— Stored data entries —
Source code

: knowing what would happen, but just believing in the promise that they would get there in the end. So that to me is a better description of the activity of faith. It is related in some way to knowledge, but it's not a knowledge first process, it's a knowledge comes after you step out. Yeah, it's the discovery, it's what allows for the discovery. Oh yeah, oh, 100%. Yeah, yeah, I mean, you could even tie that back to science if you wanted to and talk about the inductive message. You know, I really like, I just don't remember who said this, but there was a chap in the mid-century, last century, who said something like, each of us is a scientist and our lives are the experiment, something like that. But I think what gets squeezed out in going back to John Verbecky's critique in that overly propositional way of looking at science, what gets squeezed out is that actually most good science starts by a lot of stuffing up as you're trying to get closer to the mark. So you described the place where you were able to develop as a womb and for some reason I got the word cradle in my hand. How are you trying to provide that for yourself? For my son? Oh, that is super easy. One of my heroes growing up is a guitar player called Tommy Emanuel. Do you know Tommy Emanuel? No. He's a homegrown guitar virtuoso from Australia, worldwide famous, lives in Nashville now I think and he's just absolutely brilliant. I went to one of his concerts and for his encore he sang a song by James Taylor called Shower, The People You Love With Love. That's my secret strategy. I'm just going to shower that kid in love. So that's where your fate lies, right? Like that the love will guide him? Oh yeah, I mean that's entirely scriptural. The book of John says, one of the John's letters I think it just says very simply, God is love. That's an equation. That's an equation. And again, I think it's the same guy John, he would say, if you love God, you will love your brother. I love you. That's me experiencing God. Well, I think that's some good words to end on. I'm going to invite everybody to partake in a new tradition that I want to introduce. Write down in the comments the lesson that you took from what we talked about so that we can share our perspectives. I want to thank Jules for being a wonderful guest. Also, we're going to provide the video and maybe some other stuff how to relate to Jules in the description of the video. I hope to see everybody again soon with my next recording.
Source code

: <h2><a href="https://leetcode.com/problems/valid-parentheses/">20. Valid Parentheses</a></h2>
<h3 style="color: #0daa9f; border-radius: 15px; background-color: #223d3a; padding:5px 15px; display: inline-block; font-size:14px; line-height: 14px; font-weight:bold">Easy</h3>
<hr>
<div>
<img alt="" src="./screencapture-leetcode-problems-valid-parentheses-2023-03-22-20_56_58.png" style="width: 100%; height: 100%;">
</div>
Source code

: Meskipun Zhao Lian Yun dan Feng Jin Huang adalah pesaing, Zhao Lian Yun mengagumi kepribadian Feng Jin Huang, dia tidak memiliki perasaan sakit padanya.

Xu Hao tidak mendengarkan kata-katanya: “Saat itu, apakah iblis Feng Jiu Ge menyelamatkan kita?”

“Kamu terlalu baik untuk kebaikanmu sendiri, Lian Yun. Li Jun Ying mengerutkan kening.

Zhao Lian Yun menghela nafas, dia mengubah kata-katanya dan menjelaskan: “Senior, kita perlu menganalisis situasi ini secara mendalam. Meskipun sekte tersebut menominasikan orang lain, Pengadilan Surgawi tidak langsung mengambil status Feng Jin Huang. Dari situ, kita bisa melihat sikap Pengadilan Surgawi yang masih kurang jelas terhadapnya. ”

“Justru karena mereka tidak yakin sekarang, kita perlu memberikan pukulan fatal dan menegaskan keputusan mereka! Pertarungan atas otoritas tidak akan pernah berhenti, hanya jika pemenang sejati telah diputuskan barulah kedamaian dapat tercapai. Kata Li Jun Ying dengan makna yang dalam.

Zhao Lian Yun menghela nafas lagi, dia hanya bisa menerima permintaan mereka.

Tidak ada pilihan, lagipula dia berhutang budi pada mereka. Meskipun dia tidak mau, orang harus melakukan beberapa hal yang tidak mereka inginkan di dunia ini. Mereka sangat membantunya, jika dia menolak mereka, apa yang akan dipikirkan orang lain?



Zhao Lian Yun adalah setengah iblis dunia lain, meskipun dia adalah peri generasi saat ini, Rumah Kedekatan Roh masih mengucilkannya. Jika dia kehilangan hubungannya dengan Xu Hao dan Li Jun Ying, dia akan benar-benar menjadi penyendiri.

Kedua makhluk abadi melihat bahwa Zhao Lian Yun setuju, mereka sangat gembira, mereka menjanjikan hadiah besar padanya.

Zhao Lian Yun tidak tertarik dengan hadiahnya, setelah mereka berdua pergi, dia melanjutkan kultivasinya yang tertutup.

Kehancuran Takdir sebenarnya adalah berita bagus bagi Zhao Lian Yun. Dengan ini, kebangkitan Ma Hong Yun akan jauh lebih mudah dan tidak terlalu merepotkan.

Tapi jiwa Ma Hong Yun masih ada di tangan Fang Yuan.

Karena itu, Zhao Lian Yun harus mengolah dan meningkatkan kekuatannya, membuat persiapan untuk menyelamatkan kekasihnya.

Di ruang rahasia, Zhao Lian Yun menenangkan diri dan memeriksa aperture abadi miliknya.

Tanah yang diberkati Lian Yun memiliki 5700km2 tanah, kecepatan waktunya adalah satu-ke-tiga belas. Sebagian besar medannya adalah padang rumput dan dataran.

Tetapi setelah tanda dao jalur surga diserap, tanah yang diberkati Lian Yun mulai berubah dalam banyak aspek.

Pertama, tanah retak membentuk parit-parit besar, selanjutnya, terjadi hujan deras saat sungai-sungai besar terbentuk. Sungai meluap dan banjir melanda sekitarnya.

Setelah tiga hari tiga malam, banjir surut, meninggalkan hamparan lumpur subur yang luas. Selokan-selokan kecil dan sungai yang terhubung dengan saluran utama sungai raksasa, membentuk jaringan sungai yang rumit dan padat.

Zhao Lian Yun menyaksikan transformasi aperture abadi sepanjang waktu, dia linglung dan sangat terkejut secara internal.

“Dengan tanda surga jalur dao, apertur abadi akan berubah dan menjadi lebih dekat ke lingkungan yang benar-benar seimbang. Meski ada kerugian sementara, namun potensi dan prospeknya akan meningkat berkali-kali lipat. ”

— Work item —
All that is needed is the number of lines above in which the string "nafas" appears.

— Expected output —
2